There was a slight drop in his voice as he designated Bessy, and he waited a moment before continuing: "It was not till after the death of my first wife that I learned of her intention—that I found by accident, among her papers, this carefully-studied plan for a pleasure-house at Hopewood."
He paused again, and unrolling the blue-print, held it up before his audience.
"You cannot, at this distance," he went on, "see all the admirable details of her plan; see how beautifully they were imagined, how carefully and intelligently elaborated. She who conceived them longed to see beauty everywhere—it was her dearest wish to bestow it on her people here. And her ardent imagination outran the bounds of practical possibility. We cannot give you, in its completeness, the beautiful thing she had imagined—the great terraces, the marble porches, the fountains, lily-tanks, and cloisters. But you will see that, wherever it was possible—though in humbler materials, and on a smaller scale—we have faithfully followed her design; and when presently you go through this building, and when, hereafter, you find health and refreshment and diversion here, I ask you to remember the beauty she dreamed of giving you, and to let the thought of it make her memory beautiful among you and among your children...."

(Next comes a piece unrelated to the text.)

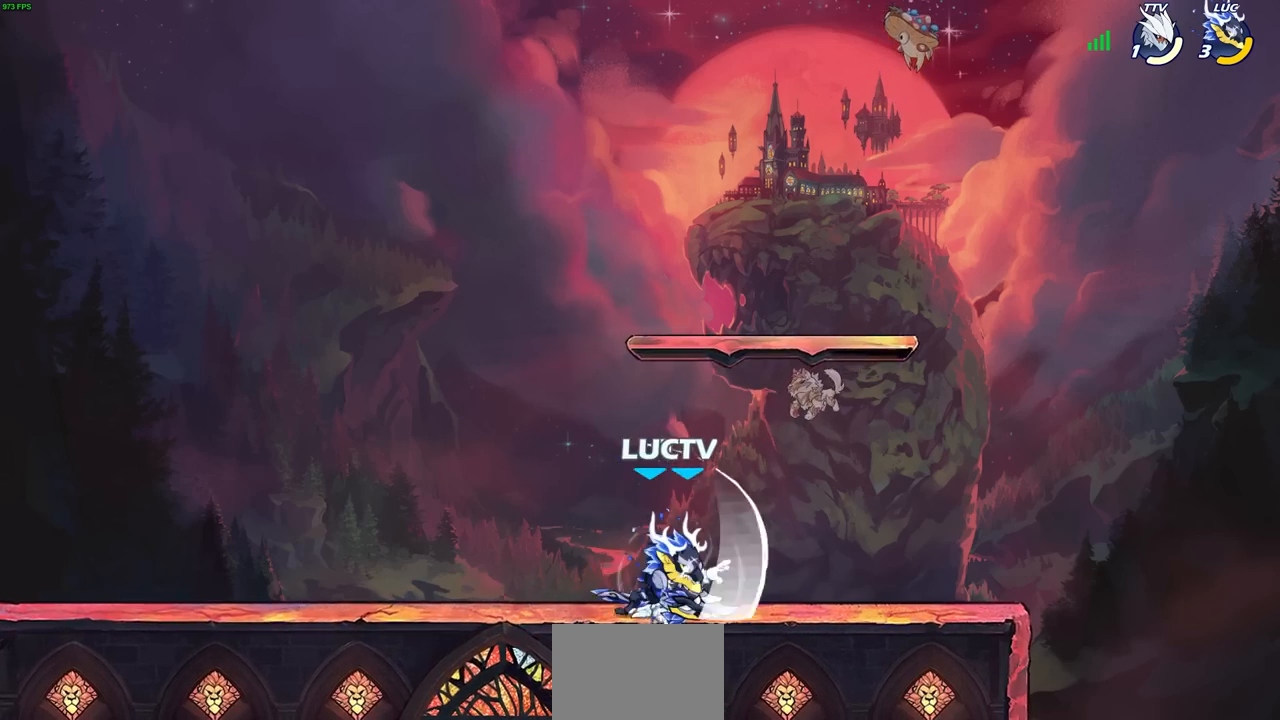
{"buttons": [], "left_stick": "center", "right_stick": "center", "events": [[50, "SQUARE", "down"], [133, "SQUARE", "up"], [250, "left_stick", "left"], [300, "SQUARE", "down"], [367, "left_stick", "center"], [383, "SQUARE", "up"]]}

Justine had listened with deepening amazement. She was seated so close to her husband that she had recognized the blue-print the moment he unrolled it. There was no mistaking its origin—it was simply the plan of the gymnasium which Bessy had intended to build at Lynbrook, and which she had been constrained to abandon owing to her husband's increased expenditure at the mills. But how was it possible that Amherst knew nothing of the original purpose of the plans, and by what mocking turn of events had a project devised in deliberate defiance of his wishes, and intended to declare his wife's open contempt for them, been transformed into a Utopian vision for the betterment of the Westmore operatives?
A wave of anger swept over Justine at this last derisive stroke of fate. It was grotesque and pitiable that a man like Amherst should create out of his regrets a being who had never existed, and then ascribe to her feelings and actions of which the real woman had again and again proved herself incapable!
Ah, no, Justine had suffered enough—but to have this imaginary Bessy called from the grave, dressed in a semblance of self-devotion and idealism, to see her petty impulses of vindictiveness disguised as the motions of a lofty spirit—it was as though her small malicious ghost had devised this way of punishing the wife who had taken her place!